Une vie ne vaut rien, mais rien ne vaut une vie.

  • La mort nous attent toujours à la fin de notre chemin, pour cela, il faut profiter du temps qu'on nous donne sur Terre, on n'a qu'une seule vie
  • Préau de l'école = métaphore: image dramatique de la condition humaine, notre vie peut être assimilée à une salle d'attente pour la mort

Il faut neuf mois pour faire un homme, et un seul jour pour le tuer (p.337)

  • Interrogations sur la guerre: poruquoi faut-il tuer? Pourquoi faut-il intervenir dans le travail de la nature? Pourquoi est-il si facile de tuer?

La souffrance

Monde régit par:

  • L'humiliation:
    - Ferral qui humilie les femmes, surtout Valérie, est humilié à son tour
    - König, qui a été humilié par les communistes, essaye de surmonter la douleur en humiliant les autres
    - Katow est humilié par les bolchéviks pendant la Révolution russe, mais montre qu'on peut s'en sortir sans être captivé dans le jeu de l'humiliation
  • La souffrance physique et morale:
    • Hemmelrich qui souffre moralement de ne pas pouvoir participer à la révolution

    Il y avait sa femme: rien d'autre ne lui avait été donné par la vie. (p.180)
    Pourtant, cette fois, la destinée avait mal joué: en lui arrachant tout ce qu'il possédait encore, elle le libérait. (p.254)

    • Kyo qui souffre moralement de la jalousie

    Tout homme ressemble à sa douleur.

    • Gisors et May qui souffrent moralement après la mort de Kyo, cependant il s'agit de souffrances différentes
  • La douleur:
    - Barrières entre les personnes ce qui conduit à de nouvelles souffrances
    - La douleur est ce qui est commun à tous les hommes

Thème de la séparation

La séparation est un des grands thèmes de La condition humaine.

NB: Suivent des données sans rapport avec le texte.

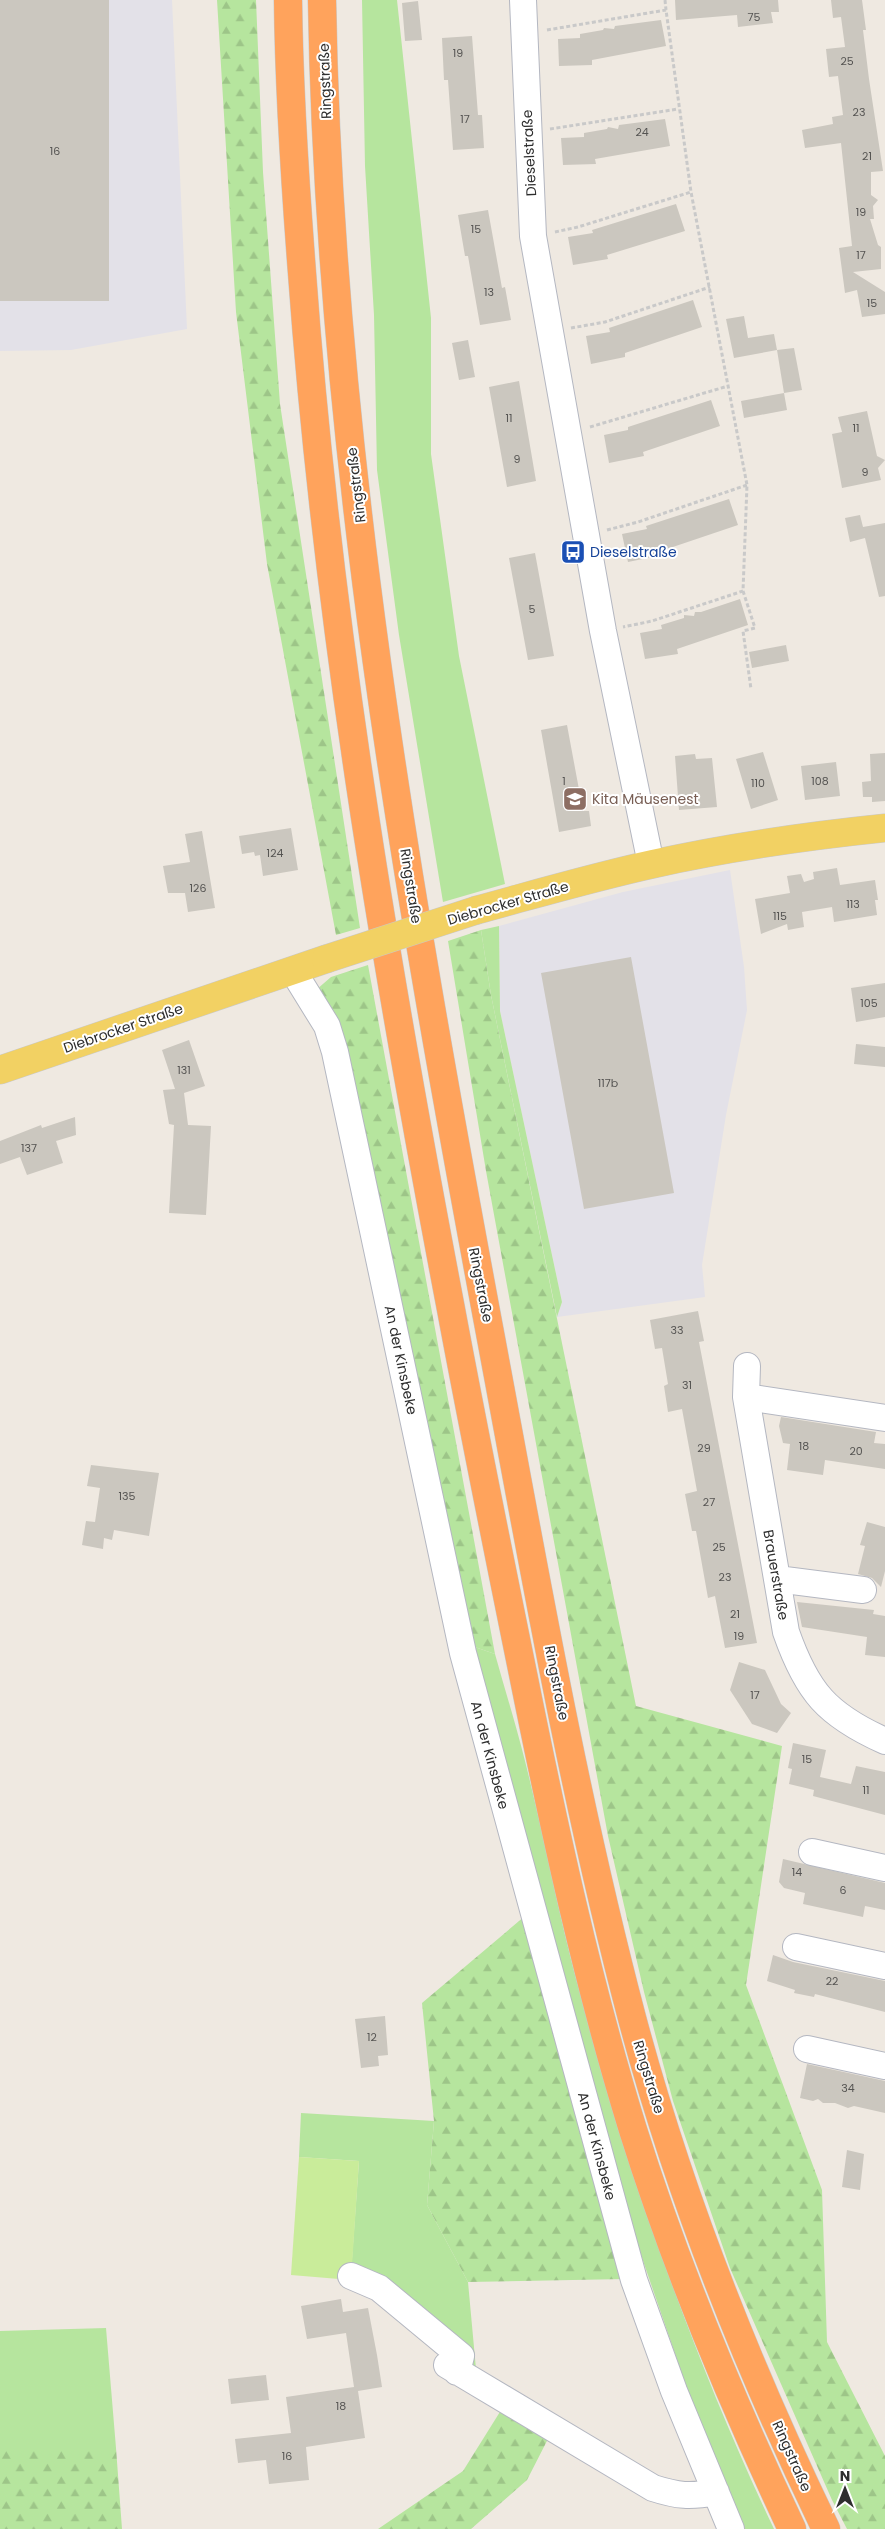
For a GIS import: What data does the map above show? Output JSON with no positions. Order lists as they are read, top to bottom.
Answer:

La séparation au sein du couple:

  • Couple des colons (Ferral et Valérie):
    - Les deux n'ont pas la même vue des choses: érotisme versus recherche de l'amour
    - Séparation: viol moral (épisode de la lampe de chevet), revanche de Valérie, revanche de Ferral (une chambre remplie d'oiseaux)
  • Couple de révolutionnaires / Couple a égalité (Kyo et May):
    Tout porte à faire croire que le couple est condamné à l'échec quand on voit Kyo qui souffre après avoir appris que May a couché avec Lenglen, mais Kyo revient sur sa décision de partir sans May à la réunion et finit par surmonter sa jalousie, car il a compris qu'aimer quelqu'un, c'est s'ouvrir à l'autre et non pas le posséder. Même quand ils se sentent séparés, ils sont unis par un lien profond et ce lien pousse May à s'engager après la mort de Kyo et de continuer son engagement pour la cause communsite. Il est donc possible que le couple triomphe de la séparation.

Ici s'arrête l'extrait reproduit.